As the holiday season begins, many experts are warning Americans against large indoor gatherings. The Centers for Disease Control and Prevention put out guidelines for holding holiday celebrations while practicing preventative measures. The CDC urges against gathering with people outside of your household. 

When the rate of community transmission is high, as in the U.S., the probability of a in-person gathering that results in a significant outbreak is also high. 

This week, Pfizer said its vaccine has proven to be about 95% effective at preventing COVID-19 in clinical trials, while Moderna announced similarly encouraging results about its own vaccine. 

In a Wednesday interview with CBSN, internal medicine specialist and immunologist Dr. Neeta Ogden said while a vaccine on the horizon is hopeful news, “there are dark days are ahead.”

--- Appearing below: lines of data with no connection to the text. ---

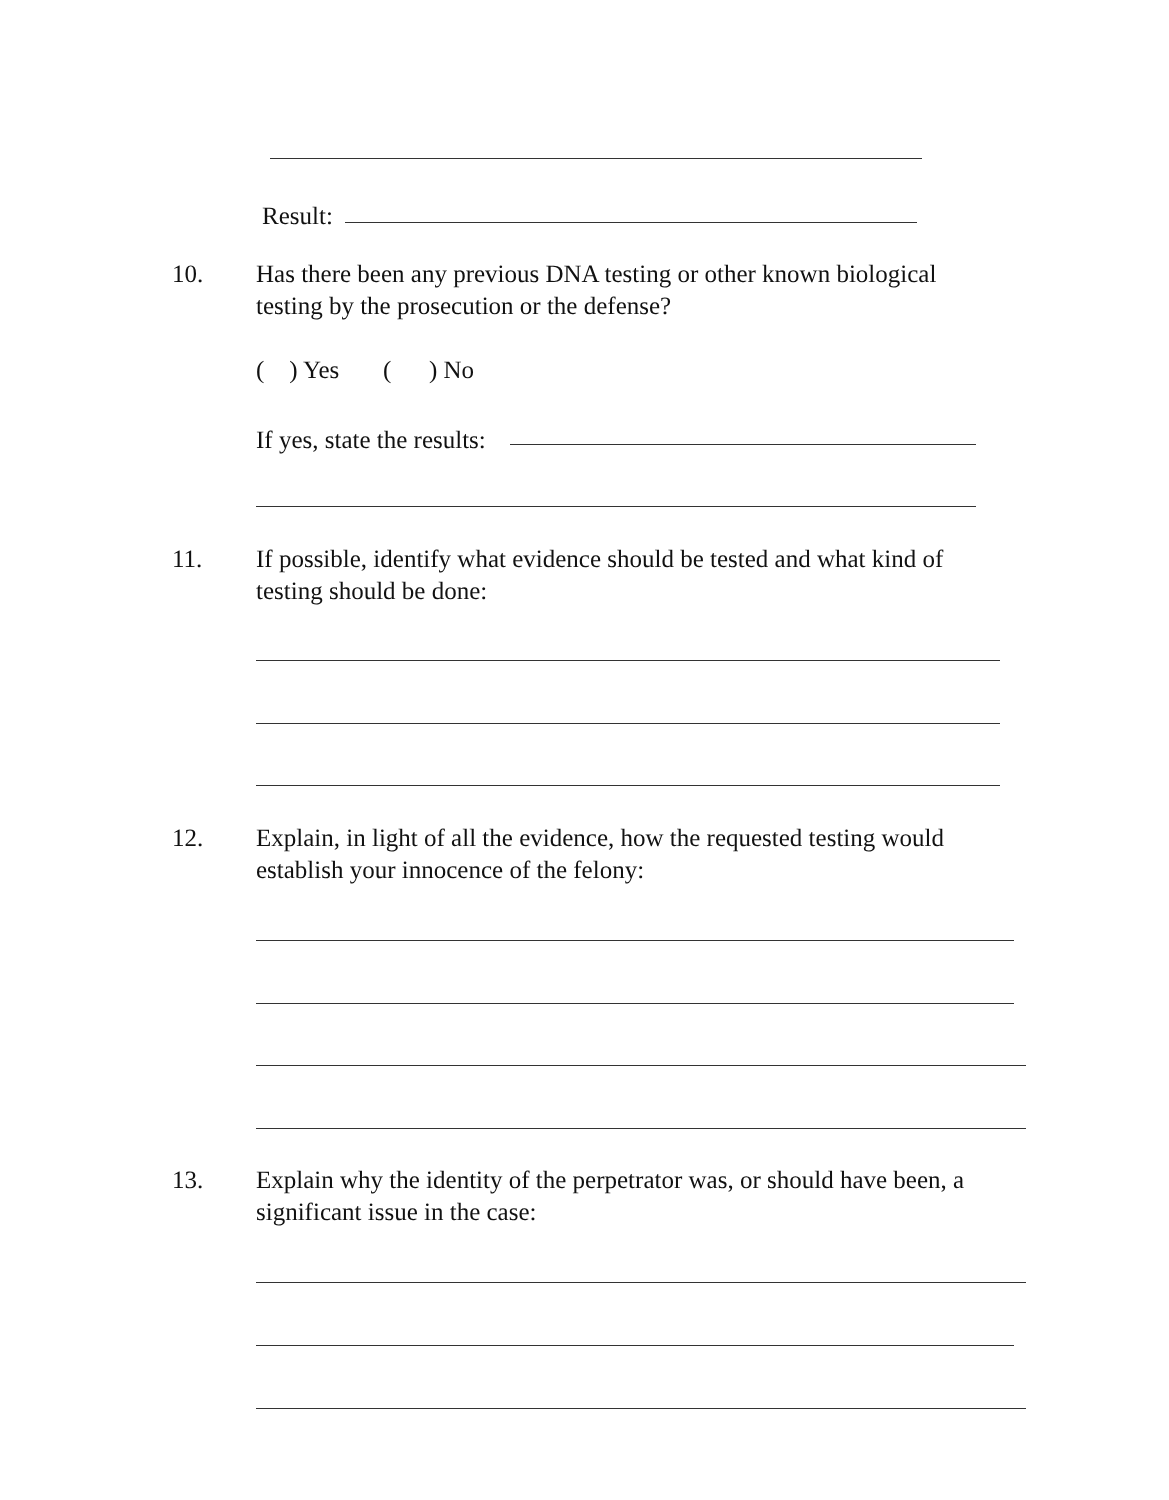Result:
10.
Has there been any previous DNA testing or other known biological
testing by the prosecution or the defense?
( ) Yes ( ) No
If yes, state the results:
11.
If possible, identify what evidence should be tested and what kind of
testing should be done:
12.
Explain, in light of all the evidence, how the requested testing would
establish your innocence of the felony:
13.
Explain why the identity of the perpetrator was, or should have been, a
significant issue in the case: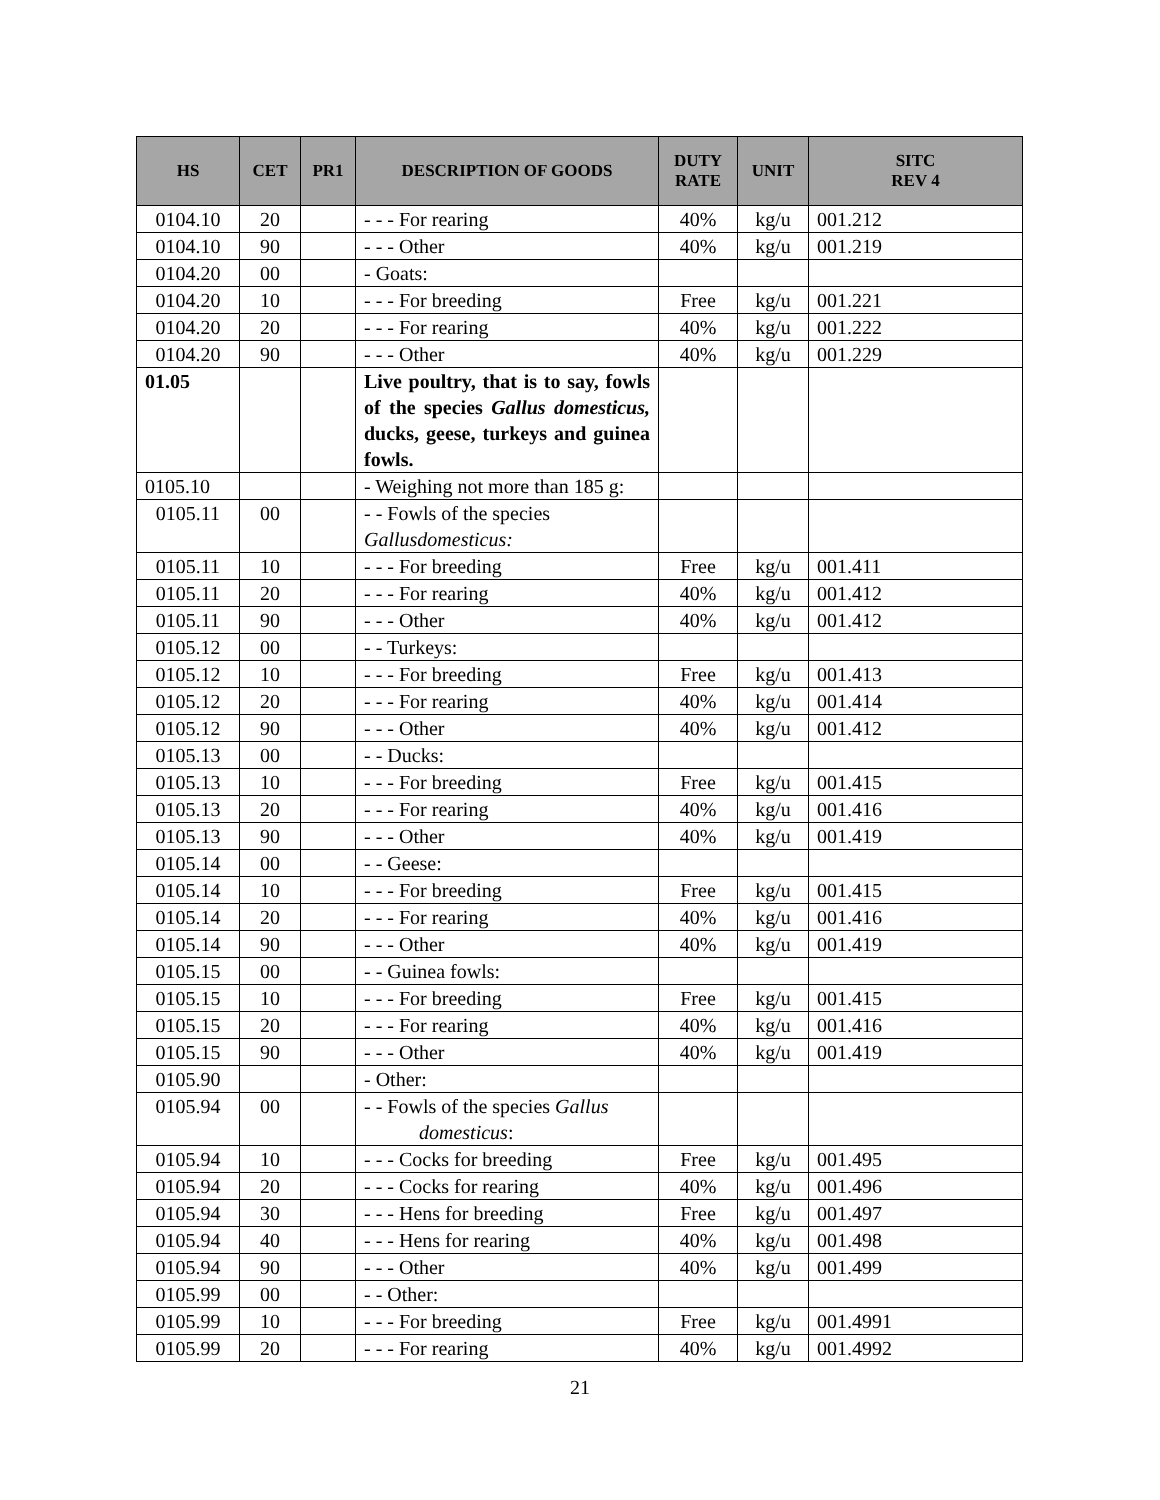| HS | CET | PR1 | DESCRIPTION OF GOODS | DUTY RATE | UNIT | SITC REV 4 |
| --- | --- | --- | --- | --- | --- | --- |
| 0104.10 | 20 | | - - - For rearing | 40% | kg/u | 001.212 |
| 0104.10 | 90 | | - - - Other | 40% | kg/u | 001.219 |
| 0104.20 | 00 | | - Goats: | | | |
| 0104.20 | 10 | | - - - For breeding | Free | kg/u | 001.221 |
| 0104.20 | 20 | | - - - For rearing | 40% | kg/u | 001.222 |
| 0104.20 | 90 | | - - - Other | 40% | kg/u | 001.229 |
| 01.05 | | | Live poultry, that is to say, fowls of the species Gallus domesticus, ducks, geese, turkeys and guinea fowls. | | | |
| 0105.10 | | | - Weighing not more than 185 g: | | | |
| 0105.11 | 00 | | - - Fowls of the species Gallusdomesticus: | | | |
| 0105.11 | 10 | | - - - For breeding | Free | kg/u | 001.411 |
| 0105.11 | 20 | | - - - For rearing | 40% | kg/u | 001.412 |
| 0105.11 | 90 | | - - - Other | 40% | kg/u | 001.412 |
| 0105.12 | 00 | | - - Turkeys: | | | |
| 0105.12 | 10 | | - - - For breeding | Free | kg/u | 001.413 |
| 0105.12 | 20 | | - - - For rearing | 40% | kg/u | 001.414 |
| 0105.12 | 90 | | - - - Other | 40% | kg/u | 001.412 |
| 0105.13 | 00 | | - - Ducks: | | | |
| 0105.13 | 10 | | - - - For breeding | Free | kg/u | 001.415 |
| 0105.13 | 20 | | - - - For rearing | 40% | kg/u | 001.416 |
| 0105.13 | 90 | | - - - Other | 40% | kg/u | 001.419 |
| 0105.14 | 00 | | - - Geese: | | | |
| 0105.14 | 10 | | - - - For breeding | Free | kg/u | 001.415 |
| 0105.14 | 20 | | - - - For rearing | 40% | kg/u | 001.416 |
| 0105.14 | 90 | | - - - Other | 40% | kg/u | 001.419 |
| 0105.15 | 00 | | - - Guinea fowls: | | | |
| 0105.15 | 10 | | - - - For breeding | Free | kg/u | 001.415 |
| 0105.15 | 20 | | - - - For rearing | 40% | kg/u | 001.416 |
| 0105.15 | 90 | | - - - Other | 40% | kg/u | 001.419 |
| 0105.90 | | | - Other: | | | |
| 0105.94 | 00 | | - - Fowls of the species Gallus domesticus : | | | |
| 0105.94 | 10 | | - - - Cocks for breeding | Free | kg/u | 001.495 |
| 0105.94 | 20 | | - - - Cocks for rearing | 40% | kg/u | 001.496 |
| 0105.94 | 30 | | - - - Hens for breeding | Free | kg/u | 001.497 |
| 0105.94 | 40 | | - - - Hens for rearing | 40% | kg/u | 001.498 |
| 0105.94 | 90 | | - - - Other | 40% | kg/u | 001.499 |
| 0105.99 | 00 | | - - Other: | | | |
| 0105.99 | 10 | | - - - For breeding | Free | kg/u | 001.4991 |
| 0105.99 | 20 | | - - - For rearing | 40% | kg/u | 001.4992 |
21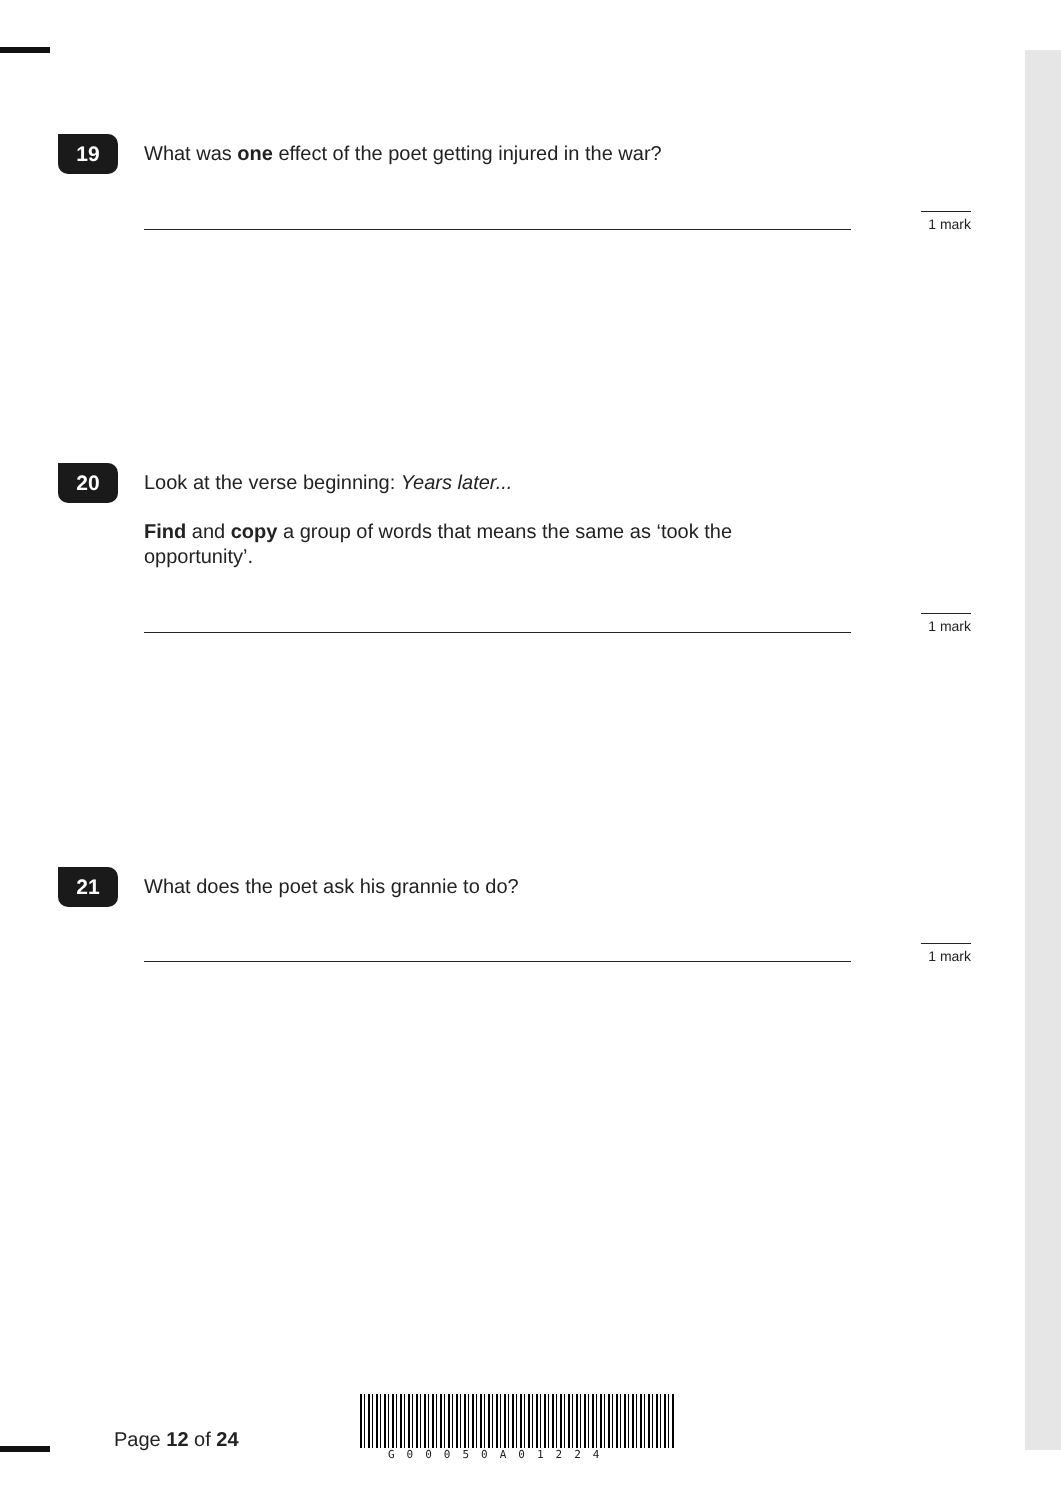19
What was one effect of the poet getting injured in the war?
1 mark
20
Look at the verse beginning: Years later...
Find and copy a group of words that means the same as ‘took the
opportunity’.
1 mark
21
What does the poet ask his grannie to do?
1 mark
Page 12 of 24
G00050A01224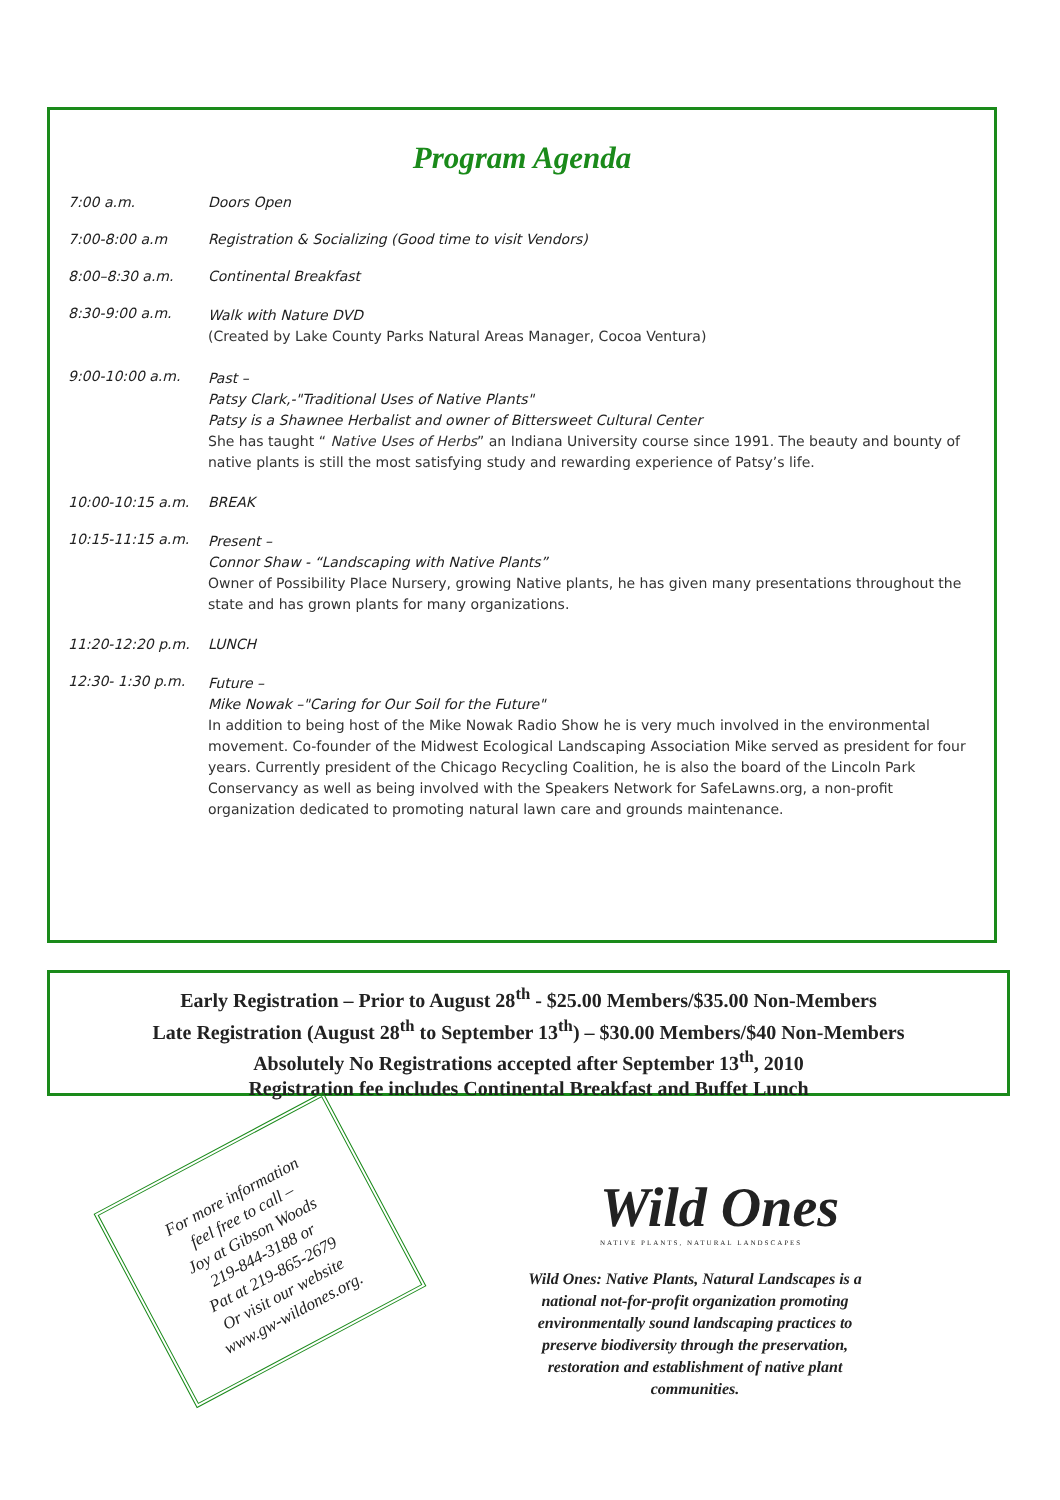Program Agenda
7:00 a.m. Doors Open
7:00-8:00 a.m Registration & Socializing (Good time to visit Vendors)
8:00–8:30 a.m. Continental Breakfast
8:30-9:00 a.m.
Walk with Nature DVD
(Created by Lake County Parks Natural Areas Manager, Cocoa Ventura)
9:00-10:00 a.m.
Past –
Patsy Clark,-"Traditional Uses of Native Plants"
Patsy is a Shawnee Herbalist and owner of Bittersweet Cultural Center
She has taught “ Native Uses of Herbs” an Indiana University course since 1991. The beauty and bounty of native plants is still the most satisfying study and rewarding experience of Patsy’s life.
10:00-10:15 a.m. BREAK
10:15-11:15 a.m.
Present –
Connor Shaw - “Landscaping with Native Plants”
Owner of Possibility Place Nursery, growing Native plants, he has given many presentations throughout the state and has grown plants for many organizations.
11:20-12:20 p.m. LUNCH
12:30- 1:30 p.m.
Future –
Mike Nowak –"Caring for Our Soil for the Future"
In addition to being host of the Mike Nowak Radio Show he is very much involved in the environmental movement. Co-founder of the Midwest Ecological Landscaping Association Mike served as president for four years. Currently president of the Chicago Recycling Coalition, he is also the board of the Lincoln Park Conservancy as well as being involved with the Speakers Network for SafeLawns.org, a non-profit organization dedicated to promoting natural lawn care and grounds maintenance.
Early Registration – Prior to August 28<sup>th</sup> - $25.00 Members/$35.00 Non-Members
Late Registration (August 28<sup>th</sup> to September 13<sup>th</sup>) – $30.00 Members/$40 Non-Members
Absolutely No Registrations accepted after September 13<sup>th</sup>, 2010
Registration fee includes Continental Breakfast and Buffet Lunch
For more information
feel free to call –
Joy at Gibson Woods
219-844-3188 or
Pat at 219-865-2679
Or visit our website
www.gw-wildones.org.
Wild Ones
NATIVE PLANTS, NATURAL LANDSCAPES
Wild Ones: Native Plants, Natural Landscapes is a national not-for-profit organization promoting environmentally sound landscaping practices to preserve biodiversity through the preservation, restoration and establishment of native plant communities.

“We have been backed into a corner by this virus, largely because of so many missteps early on, and we did not need to be in this position, largely because of the lack of this mask mandate,” Ogden said.

Governors in some states have introduced new rules this week regarding wearing masks. “It’s never too late but honestly, if it had been done early, we would be looking at a different landscape right now,” she said.

Ogden also said recent surges are terrifying to health care workers. 

“There is a long road ahead before that vaccine arrives at most of our doorsteps,” she said. “So, until we actually have that kind of immunity, that has 70 to 80 percent of people vaccinated or immune, it’s not really going to make a dent in how we are going to be able to emerge from this pandemic.”